Dari dalam kereta, aku bisa mendengar suara teman-temanku menyerukan namaku dengan keras.

Aku baru saja hendak mengejar, namun kereta air itu sudh lebih dulu pergi meninggalkan stasiun.

Palang kereta api yang seharusnya sudah terangkat, tetap dalam posisinya tertidur meskipun kereta air sudah pergi sejak beberapa waktu yang lalu.

Apa stasiun ini sudah menjadi zona teritorial juga?

Berbagai pertanyaan terus mengerubungi pikiranku, hingga akhirnya aku tersadar sesuatu. Kecurigaanku benar-benar terjadi saat kurasakan air yang ada di kakiku, kini sudah mencapai lututku.

Mataku melotot tak percaya.

Air naik sebanyak itu..., hanya dalam semenit?!

***TBC***

5 Januari 2017, Kamis.

[A/N]

Langsung ke masalahnya aja, ya. Saya gajago basa-basi kalau soal ini.

Omong-omong saya nggak tentuin jadwal, jadinya saya cuman up kalau ada mood aja. Revive juga bakalan dimunculin bulan ini, tanggal pastinya saya belum tau.

Kemudian, beberapa readers langsung mikir, Prythalize tidak sayang diri sendiri karena lagi-lagi megang banyak cerita tanpa mikirin cerita lain.

Oke, denger ya. Saya curcol dikit disini. Saya tidak berencana mempublishkan LFS 2-5 sebelum dua ini tamat, which mean saya masih waras oke?

Iya, jadi nanti setelah selesai Revive sama Aqua-nya, saya lanjut ke LFS 2 sama 3. Kedengaran lama banget ya? HAHAHA. Iya, saya sendiri pun mengakui itu.

Kemudian, saya punya pengakuan.

Setelah Aqua, Revive, LFS 2-5 tamat, saya tidak punya ide lagi untuk cerita baru. Saat ini, 6 itu yang paling baru. Ada sih, beberapa. Tapi belum dapat resolusi, jadi saya-nya ga berani janji.
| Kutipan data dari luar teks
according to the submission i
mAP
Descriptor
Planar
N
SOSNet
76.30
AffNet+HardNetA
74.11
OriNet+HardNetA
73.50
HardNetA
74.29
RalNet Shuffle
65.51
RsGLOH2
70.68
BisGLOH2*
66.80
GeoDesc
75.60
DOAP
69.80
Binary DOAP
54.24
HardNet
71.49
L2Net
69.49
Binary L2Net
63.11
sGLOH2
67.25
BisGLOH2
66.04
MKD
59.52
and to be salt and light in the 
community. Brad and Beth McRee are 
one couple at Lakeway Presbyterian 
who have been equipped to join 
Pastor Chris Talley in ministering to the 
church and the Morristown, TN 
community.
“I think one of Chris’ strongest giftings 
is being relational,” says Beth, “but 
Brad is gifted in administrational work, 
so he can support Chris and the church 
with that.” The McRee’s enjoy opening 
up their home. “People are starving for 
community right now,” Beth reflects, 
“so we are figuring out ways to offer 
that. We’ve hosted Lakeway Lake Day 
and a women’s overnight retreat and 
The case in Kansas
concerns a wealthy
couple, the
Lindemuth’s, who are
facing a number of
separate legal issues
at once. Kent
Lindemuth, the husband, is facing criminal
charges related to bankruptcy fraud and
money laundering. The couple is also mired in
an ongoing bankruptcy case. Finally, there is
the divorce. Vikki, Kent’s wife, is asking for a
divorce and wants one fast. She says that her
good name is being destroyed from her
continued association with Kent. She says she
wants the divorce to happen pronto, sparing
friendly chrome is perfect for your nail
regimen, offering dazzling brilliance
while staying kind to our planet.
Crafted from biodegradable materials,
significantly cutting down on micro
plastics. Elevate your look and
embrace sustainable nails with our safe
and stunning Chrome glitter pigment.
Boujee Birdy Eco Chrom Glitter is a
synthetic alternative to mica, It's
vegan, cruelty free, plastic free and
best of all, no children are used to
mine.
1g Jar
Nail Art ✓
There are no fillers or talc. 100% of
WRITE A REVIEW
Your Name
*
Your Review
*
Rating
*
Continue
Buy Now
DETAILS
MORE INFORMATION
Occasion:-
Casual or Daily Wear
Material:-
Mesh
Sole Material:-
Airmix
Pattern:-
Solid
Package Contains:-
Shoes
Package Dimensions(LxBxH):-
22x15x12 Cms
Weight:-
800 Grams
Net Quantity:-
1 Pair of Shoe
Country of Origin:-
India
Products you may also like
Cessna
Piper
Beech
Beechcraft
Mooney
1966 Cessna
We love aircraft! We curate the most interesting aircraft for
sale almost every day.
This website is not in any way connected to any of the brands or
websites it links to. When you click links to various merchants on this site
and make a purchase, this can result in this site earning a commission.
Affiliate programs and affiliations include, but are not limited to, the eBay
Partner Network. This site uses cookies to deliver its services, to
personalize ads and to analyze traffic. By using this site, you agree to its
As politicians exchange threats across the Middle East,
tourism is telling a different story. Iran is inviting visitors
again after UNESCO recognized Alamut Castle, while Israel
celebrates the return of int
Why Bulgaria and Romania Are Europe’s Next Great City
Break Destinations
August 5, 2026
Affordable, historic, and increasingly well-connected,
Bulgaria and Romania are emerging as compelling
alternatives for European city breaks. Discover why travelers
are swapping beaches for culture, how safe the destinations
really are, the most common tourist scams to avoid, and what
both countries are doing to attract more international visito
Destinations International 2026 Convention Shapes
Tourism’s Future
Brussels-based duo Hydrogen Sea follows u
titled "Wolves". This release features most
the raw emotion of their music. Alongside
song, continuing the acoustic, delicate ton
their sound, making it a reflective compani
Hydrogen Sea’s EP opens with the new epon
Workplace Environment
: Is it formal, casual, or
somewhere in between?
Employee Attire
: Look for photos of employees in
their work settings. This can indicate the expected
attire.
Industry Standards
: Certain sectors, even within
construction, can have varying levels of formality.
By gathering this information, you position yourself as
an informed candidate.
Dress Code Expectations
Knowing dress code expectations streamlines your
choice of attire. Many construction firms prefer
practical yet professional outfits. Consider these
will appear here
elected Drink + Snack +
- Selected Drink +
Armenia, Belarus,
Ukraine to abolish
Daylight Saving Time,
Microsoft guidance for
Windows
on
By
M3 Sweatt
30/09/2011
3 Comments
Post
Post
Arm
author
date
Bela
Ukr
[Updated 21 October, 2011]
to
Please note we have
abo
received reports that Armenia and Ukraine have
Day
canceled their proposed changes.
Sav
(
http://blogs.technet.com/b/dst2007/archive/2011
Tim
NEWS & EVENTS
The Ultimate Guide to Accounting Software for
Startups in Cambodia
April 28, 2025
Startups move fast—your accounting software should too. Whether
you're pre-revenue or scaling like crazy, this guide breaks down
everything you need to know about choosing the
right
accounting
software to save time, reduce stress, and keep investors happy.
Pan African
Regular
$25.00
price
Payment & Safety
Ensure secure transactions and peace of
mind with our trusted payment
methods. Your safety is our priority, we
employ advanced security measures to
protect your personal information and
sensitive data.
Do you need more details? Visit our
Aqua sama Revive udah dapat akhirannya meskipun belum tuntas ngetiknya. Tapi udah dapat, jadi aman.

Jadi sekali lagi, Aqua World tidak punya jadwal resmi. Tidak punya. Saya usahain up minimal dua minggu sekali. Tenang, saya punya rasa inisiatif yang tinggi terhadap update-an cerita saya. Sekalipun harus pasang [SLOW UPDATE], saya ga bakalan pasang [ON HOLD], [HIATUS], [PENDING], atau mungkin [STOPPED]. Jadi jangan cemas.

Terror update, maksa lanjut dsb...bakalan diabaikan.

Welcome to Aqua World, dimana perasaanku kepada bumi disalurkan disini. Dimana perasaan saya kepada orang yang tidak mencintai bumi, ada disini.

Biasakan membuang sampah pada tempatnya.

Earth loves you, so you must love earth too.